— begin INPUT DATA —

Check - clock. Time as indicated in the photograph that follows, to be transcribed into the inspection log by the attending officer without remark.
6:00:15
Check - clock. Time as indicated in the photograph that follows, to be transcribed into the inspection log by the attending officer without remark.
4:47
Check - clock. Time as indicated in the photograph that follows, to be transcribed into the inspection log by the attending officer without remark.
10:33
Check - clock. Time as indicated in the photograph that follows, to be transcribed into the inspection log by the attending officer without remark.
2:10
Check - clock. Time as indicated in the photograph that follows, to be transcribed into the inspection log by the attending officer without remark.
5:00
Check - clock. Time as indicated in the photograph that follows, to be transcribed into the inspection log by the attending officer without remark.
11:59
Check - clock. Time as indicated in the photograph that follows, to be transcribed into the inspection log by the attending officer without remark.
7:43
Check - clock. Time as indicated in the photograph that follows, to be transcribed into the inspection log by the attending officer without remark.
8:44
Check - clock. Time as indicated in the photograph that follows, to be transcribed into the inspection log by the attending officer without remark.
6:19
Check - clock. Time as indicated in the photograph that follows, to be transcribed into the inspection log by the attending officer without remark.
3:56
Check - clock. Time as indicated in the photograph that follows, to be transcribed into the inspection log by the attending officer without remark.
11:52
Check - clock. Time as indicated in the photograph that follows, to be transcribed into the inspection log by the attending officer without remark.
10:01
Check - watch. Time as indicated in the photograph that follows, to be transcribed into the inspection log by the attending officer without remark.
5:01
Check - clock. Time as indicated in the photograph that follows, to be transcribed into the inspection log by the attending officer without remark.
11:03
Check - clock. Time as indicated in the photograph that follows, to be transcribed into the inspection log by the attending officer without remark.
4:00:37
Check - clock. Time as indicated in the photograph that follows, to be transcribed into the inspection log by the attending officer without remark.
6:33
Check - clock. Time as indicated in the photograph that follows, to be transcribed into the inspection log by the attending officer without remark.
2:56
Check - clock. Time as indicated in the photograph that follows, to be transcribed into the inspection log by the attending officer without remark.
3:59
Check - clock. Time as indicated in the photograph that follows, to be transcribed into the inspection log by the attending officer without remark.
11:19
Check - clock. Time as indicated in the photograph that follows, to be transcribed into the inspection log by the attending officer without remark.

— end INPUT DATA —

▶ [GOAL]: Collect every line of the entries above that contains the string "watch", treating case as significant.

▶ [RESULT OF THIS EXERCISE]:
Check - watch. Time as indicated in the photograph that follows, to be transcribed into the inspection log by the attending officer without remark.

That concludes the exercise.